*** SOURCE DATA ***

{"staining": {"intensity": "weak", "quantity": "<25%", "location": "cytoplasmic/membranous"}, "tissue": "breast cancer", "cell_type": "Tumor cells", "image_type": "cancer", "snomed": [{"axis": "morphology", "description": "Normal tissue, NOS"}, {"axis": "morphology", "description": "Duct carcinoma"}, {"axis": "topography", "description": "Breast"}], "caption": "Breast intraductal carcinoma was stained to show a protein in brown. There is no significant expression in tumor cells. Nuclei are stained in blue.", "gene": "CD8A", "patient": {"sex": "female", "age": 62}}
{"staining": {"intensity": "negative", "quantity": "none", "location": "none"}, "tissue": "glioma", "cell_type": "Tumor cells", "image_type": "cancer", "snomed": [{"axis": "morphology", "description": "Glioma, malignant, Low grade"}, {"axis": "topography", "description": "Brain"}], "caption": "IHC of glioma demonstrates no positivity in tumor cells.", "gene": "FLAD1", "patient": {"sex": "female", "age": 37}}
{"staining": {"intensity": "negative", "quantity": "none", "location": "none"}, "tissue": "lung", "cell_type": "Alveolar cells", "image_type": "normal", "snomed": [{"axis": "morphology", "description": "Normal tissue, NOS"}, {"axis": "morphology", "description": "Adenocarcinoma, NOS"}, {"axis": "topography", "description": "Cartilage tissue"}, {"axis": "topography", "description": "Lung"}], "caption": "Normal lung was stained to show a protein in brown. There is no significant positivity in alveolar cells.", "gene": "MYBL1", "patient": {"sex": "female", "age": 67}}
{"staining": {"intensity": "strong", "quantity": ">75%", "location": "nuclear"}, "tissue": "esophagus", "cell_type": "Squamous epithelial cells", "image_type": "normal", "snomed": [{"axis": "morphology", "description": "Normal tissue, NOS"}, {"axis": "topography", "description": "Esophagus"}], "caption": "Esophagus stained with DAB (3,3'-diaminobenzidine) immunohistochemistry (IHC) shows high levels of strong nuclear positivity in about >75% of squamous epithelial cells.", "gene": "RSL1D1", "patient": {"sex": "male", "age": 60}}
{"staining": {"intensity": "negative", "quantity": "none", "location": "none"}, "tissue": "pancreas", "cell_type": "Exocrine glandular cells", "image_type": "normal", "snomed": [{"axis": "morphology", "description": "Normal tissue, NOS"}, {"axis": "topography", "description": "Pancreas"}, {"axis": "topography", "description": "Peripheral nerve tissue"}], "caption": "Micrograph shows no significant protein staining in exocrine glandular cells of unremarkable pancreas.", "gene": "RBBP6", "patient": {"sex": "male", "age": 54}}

***

◆ ASSIGNMENT:
Transcribe the material exactly as it reads.

◆ EXERCISE RESULT:
{"staining": {"intensity": "weak", "quantity": "<25%", "location": "cytoplasmic/membranous"}, "tissue": "breast cancer", "cell_type": "Tumor cells", "image_type": "cancer", "snomed": [{"axis": "morphology", "description": "Normal tissue, NOS"}, {"axis": "morphology", "description": "Duct carcinoma"}, {"axis": "topography", "description": "Breast"}], "caption": "Breast intraductal carcinoma was stained to show a protein in brown. There is no significant expression in tumor cells. Nuclei are stained in blue.", "gene": "CD8A", "patient": {"sex": "female", "age": 62}}
{"staining": {"intensity": "negative", "quantity": "none", "location": "none"}, "tissue": "glioma", "cell_type": "Tumor cells", "image_type": "cancer", "snomed": [{"axis": "morphology", "description": "Glioma, malignant, Low grade"}, {"axis": "topography", "description": "Brain"}], "caption": "IHC of glioma demonstrates no positivity in tumor cells.", "gene": "FLAD1", "patient": {"sex": "female", "age": 37}}
{"staining": {"intensity": "negative", "quantity": "none", "location": "none"}, "tissue": "lung", "cell_type": "Alveolar cells", "image_type": "normal", "snomed": [{"axis": "morphology", "description": "Normal tissue, NOS"}, {"axis": "morphology", "description": "Adenocarcinoma, NOS"}, {"axis": "topography", "description": "Cartilage tissue"}, {"axis": "topography", "description": "Lung"}], "caption": "Normal lung was stained to show a protein in brown. There is no significant positivity in alveolar cells.", "gene": "MYBL1", "patient": {"sex": "female", "age": 67}}
{"staining": {"intensity": "strong", "quantity": ">75%", "location": "nuclear"}, "tissue": "esophagus", "cell_type": "Squamous epithelial cells", "image_type": "normal", "snomed": [{"axis": "morphology", "description": "Normal tissue, NOS"}, {"axis": "topography", "description": "Esophagus"}], "caption": "Esophagus stained with DAB (3,3'-diaminobenzidine) immunohistochemistry (IHC) shows high levels of strong nuclear positivity in about >75% of squamous epithelial cells.", "gene": "RSL1D1", "patient": {"sex": "male", "age": 60}}
{"staining": {"intensity": "negative", "quantity": "none", "location": "none"}, "tissue": "pancreas", "cell_type": "Exocrine glandular cells", "image_type": "normal", "snomed": [{"axis": "morphology", "description": "Normal tissue, NOS"}, {"axis": "topography", "description": "Pancreas"}, {"axis": "topography", "description": "Peripheral nerve tissue"}], "caption": "Micrograph shows no significant protein staining in exocrine glandular cells of unremarkable pancreas.", "gene": "RBBP6", "patient": {"sex": "male", "age": 54}}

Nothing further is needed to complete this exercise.